Diesmal wird es anders sein, dachte ich mir. Diesmal muss ich mehr Glück haben und die gewaltigen Wale sehen können, mit denen der Anbieter dieser Tour (Elding) auf seiner Website warb.

Die kleine Apotheke an der Bar

Während wir noch durch den Hafen gleiten, wird uns über Lautsprecher empfohlen, bei der Bar eine kostenlose Tablette gegen Seekrankheit abzuholen. Das Meer sei heute etwas unruhig. Obwohl ich nicht sehr empfindlich bin, schlucke ich eine.

Was mir allerdings mehr zu schaffen macht als das ständige Auf und Ab ist der kalte Wind, der ständig über das Schiff bläst. Ich kann nicht länger als zehn Minuten mit der Kamera in der Hand an der Reling stehen, ohne das Gefühl in den Fingern zu verlieren.

Sollte ich die Tour irgendwann wiederholen, würde ich auf keinen Fall nochmals die Handschuhe vergessen. Ansonsten empfiehlt es sich, die Overalls anzuziehen, die Elding seinen Kunden kostenlos anbietet. Sie wärmen nicht nur hervorragend, sondern sehen mit ihrem kräftigen Rot auch recht ansehnlich aus.

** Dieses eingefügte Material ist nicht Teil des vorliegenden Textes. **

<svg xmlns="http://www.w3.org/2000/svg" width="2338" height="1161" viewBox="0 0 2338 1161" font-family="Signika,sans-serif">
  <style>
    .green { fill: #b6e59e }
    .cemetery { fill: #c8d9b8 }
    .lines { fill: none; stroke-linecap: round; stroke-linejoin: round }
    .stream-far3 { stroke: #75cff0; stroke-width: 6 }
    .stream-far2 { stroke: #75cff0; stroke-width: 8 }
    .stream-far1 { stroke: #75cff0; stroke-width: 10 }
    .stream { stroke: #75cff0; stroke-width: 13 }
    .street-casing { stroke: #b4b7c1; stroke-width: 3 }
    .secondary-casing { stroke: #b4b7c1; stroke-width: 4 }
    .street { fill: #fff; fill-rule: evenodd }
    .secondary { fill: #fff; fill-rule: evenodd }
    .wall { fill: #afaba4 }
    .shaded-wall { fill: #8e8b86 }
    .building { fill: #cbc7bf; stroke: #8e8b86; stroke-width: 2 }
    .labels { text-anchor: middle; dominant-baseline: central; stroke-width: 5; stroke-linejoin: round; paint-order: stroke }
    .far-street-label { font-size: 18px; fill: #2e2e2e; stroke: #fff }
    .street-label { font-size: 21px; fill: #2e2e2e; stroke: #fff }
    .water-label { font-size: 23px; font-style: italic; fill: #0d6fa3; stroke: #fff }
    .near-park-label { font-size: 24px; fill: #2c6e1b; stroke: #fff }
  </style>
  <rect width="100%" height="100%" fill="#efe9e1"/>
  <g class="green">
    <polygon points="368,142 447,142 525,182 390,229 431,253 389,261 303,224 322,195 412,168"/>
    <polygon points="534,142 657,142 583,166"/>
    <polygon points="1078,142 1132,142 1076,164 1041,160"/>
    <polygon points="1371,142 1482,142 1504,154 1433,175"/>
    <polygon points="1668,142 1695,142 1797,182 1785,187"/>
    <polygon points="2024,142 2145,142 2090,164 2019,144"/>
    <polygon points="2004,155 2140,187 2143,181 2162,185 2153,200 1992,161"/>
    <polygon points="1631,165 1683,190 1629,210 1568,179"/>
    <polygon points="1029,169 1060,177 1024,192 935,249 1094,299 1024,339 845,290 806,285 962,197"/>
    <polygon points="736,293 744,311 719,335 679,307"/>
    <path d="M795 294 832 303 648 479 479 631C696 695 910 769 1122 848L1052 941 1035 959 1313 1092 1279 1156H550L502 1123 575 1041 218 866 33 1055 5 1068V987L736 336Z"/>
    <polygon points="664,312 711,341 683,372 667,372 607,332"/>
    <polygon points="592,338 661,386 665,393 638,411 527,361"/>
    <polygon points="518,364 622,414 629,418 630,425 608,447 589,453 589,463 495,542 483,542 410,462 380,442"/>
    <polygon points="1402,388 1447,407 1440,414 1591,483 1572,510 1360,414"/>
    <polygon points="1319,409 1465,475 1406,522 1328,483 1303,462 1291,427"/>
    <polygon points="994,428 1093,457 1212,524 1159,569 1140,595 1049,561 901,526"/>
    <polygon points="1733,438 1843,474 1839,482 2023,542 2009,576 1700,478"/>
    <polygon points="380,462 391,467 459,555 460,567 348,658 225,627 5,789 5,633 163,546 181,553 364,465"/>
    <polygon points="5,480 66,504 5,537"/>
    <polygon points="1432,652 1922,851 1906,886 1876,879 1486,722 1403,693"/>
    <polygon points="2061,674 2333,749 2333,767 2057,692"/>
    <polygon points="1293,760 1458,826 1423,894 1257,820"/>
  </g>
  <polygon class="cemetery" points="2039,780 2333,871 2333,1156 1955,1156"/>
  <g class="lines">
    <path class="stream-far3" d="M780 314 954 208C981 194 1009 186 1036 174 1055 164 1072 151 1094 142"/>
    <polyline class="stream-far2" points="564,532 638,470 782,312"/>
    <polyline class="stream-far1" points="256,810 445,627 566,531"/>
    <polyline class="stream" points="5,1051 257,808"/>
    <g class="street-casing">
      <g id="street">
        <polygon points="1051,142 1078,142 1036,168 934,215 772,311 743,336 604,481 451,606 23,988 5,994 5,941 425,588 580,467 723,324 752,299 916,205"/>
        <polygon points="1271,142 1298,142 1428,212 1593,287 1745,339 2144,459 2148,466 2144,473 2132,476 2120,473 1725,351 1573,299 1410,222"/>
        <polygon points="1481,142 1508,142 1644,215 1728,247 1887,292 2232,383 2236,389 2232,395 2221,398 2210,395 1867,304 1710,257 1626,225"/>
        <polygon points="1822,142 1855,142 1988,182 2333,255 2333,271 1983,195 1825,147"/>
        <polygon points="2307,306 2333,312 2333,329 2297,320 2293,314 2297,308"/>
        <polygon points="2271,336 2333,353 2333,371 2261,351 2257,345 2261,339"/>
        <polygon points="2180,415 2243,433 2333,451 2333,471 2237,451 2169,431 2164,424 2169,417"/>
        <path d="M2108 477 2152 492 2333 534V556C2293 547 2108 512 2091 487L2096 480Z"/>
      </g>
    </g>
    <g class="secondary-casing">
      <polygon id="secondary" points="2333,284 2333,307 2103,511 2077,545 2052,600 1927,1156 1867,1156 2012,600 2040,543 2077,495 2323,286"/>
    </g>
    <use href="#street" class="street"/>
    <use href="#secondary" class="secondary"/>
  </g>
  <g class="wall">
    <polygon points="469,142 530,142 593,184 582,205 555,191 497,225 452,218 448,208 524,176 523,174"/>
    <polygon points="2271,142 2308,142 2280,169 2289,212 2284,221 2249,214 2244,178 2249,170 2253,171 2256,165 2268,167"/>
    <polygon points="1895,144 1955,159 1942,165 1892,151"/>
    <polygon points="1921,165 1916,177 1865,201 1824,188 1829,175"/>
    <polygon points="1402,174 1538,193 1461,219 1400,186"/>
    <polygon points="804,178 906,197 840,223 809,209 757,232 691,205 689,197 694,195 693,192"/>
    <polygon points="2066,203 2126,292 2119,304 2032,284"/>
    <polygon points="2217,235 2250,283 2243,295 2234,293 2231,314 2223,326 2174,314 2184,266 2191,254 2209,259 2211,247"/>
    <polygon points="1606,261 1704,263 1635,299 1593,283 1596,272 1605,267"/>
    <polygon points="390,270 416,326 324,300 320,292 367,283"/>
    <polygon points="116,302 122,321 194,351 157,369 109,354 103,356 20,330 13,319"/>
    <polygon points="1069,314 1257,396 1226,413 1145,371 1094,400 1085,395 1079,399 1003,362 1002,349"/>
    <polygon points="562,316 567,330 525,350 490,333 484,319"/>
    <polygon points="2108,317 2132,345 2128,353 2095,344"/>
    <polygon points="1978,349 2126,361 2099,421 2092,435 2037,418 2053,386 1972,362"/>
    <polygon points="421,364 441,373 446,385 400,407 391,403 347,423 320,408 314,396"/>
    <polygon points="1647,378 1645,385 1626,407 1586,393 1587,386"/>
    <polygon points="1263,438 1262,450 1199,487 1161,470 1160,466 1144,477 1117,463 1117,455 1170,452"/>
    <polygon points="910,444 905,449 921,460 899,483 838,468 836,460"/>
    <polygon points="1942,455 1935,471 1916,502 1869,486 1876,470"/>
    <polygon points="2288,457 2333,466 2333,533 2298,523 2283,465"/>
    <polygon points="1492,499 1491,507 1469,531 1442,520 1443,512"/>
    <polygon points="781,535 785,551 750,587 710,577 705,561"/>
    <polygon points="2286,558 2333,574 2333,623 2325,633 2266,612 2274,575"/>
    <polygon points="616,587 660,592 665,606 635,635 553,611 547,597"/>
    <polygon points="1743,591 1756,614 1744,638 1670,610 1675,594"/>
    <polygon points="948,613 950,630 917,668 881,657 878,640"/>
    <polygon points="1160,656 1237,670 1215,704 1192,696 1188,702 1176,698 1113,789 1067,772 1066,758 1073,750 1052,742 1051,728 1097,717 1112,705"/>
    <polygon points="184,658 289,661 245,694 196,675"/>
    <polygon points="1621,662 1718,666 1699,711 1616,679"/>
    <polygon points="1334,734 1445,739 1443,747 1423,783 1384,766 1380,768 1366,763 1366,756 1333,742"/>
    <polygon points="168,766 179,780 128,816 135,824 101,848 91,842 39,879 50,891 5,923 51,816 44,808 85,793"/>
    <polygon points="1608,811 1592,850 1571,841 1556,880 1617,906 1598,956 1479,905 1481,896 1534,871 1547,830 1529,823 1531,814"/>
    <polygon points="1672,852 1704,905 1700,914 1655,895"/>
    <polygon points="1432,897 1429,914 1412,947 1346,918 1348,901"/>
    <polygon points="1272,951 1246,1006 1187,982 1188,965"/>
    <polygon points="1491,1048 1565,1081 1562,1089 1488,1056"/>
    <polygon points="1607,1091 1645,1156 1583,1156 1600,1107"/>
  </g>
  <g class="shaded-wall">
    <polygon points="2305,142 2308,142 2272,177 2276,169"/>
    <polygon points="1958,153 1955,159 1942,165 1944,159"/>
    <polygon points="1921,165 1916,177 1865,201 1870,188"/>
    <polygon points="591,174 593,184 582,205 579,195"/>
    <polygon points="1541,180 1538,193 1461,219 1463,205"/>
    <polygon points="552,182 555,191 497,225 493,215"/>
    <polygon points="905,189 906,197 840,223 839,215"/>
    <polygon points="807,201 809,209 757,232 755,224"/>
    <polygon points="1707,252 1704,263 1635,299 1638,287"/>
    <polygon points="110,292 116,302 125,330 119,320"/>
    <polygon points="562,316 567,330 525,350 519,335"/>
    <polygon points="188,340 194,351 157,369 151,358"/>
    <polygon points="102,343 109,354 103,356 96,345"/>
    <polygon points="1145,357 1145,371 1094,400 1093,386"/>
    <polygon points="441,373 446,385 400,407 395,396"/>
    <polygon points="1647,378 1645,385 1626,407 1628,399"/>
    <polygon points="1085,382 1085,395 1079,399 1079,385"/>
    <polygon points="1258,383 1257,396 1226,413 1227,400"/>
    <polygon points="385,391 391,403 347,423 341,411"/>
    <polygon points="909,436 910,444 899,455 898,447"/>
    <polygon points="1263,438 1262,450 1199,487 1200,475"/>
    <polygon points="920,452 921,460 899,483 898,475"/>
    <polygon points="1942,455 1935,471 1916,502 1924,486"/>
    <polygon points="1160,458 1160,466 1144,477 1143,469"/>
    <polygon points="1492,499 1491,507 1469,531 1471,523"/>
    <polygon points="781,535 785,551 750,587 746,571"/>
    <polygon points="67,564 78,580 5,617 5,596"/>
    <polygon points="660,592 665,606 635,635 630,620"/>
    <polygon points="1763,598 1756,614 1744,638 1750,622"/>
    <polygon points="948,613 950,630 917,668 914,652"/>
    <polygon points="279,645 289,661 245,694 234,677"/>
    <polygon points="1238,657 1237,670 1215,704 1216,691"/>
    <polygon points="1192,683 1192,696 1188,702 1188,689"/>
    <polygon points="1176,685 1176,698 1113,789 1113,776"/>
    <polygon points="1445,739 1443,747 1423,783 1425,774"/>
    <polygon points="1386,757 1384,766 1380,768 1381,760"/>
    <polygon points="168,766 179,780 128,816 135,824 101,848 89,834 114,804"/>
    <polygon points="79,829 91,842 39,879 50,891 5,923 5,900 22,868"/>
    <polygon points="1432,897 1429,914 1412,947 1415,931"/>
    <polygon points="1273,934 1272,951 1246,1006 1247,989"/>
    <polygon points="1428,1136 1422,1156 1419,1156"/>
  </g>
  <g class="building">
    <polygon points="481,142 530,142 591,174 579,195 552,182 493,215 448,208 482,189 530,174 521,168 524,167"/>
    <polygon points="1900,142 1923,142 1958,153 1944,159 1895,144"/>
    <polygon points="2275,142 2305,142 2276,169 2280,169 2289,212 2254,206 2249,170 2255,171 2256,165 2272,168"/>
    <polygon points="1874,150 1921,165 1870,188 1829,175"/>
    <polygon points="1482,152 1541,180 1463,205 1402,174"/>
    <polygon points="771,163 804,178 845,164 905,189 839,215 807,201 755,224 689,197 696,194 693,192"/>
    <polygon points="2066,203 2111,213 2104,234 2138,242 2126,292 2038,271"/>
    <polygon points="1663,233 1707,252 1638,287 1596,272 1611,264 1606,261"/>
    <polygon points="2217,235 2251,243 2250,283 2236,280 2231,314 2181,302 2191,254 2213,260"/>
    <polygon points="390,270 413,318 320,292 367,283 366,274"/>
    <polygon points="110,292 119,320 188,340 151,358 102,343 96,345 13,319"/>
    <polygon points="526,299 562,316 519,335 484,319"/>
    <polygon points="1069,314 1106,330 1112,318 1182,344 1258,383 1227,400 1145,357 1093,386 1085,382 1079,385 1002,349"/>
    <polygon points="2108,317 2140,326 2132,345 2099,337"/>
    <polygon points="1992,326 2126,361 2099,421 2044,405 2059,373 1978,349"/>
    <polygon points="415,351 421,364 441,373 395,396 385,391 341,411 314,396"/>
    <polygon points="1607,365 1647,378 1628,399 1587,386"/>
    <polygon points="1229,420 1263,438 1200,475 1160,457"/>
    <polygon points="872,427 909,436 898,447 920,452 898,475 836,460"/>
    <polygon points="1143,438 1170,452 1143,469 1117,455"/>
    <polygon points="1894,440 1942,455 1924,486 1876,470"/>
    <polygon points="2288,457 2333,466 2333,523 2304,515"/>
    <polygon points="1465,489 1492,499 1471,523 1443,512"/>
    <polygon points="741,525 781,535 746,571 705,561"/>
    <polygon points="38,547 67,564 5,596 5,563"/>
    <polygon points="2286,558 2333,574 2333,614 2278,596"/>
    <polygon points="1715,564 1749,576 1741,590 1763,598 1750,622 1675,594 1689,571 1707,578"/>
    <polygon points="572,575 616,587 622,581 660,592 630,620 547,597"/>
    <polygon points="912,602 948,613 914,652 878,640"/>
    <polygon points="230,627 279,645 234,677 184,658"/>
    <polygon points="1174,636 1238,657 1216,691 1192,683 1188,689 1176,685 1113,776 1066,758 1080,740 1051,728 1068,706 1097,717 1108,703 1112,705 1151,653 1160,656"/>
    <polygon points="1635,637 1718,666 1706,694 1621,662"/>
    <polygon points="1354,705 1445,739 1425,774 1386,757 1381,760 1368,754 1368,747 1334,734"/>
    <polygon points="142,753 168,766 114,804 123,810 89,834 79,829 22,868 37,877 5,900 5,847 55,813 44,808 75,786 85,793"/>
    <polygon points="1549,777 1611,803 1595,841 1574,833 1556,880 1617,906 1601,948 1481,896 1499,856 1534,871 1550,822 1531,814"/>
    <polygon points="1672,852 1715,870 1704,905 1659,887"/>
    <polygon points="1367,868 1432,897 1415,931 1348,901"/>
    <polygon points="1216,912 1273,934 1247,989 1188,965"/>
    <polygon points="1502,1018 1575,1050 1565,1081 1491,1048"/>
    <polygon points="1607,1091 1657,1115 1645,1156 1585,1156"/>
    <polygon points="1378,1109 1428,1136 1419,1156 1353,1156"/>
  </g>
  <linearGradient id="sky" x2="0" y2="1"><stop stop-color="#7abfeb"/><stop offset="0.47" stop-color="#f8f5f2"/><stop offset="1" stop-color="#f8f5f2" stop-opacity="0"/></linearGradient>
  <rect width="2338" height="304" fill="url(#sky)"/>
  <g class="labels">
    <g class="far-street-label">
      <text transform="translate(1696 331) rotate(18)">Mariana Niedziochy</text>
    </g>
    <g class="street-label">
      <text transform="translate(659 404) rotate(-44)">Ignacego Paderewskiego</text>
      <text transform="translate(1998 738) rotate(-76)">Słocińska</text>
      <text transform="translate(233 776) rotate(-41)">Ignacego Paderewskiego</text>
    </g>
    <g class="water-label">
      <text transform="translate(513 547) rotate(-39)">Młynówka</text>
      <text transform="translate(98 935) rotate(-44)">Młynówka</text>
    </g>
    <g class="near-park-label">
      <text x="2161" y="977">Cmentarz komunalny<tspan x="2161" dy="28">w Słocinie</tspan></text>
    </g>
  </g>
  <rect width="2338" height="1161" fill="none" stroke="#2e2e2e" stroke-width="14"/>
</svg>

Meine erste Lektion: Es braucht nicht viel, um als Firma sympatisch rüberzukommen. Eine Tablette und ein Overall gaben mir das Gefühl, dass sich dieser Anbieter um das Wohl seiner Kunden kümmert.

Ein sinnvolles Geschenk: Tablette gegen Seekrankheit.

Eine Gruppe Weissschnauzendelfine…

Nach etwa einer Stunde kommt es zur ersten Sichtung. „Auf drei Uhr befinden sich zwei Weissschnauzendelfine“, knarrt es über die Lautsprecheranlage. Eine Sekunde später drängeln alle Passagiere auf die rechte Seite des Boots.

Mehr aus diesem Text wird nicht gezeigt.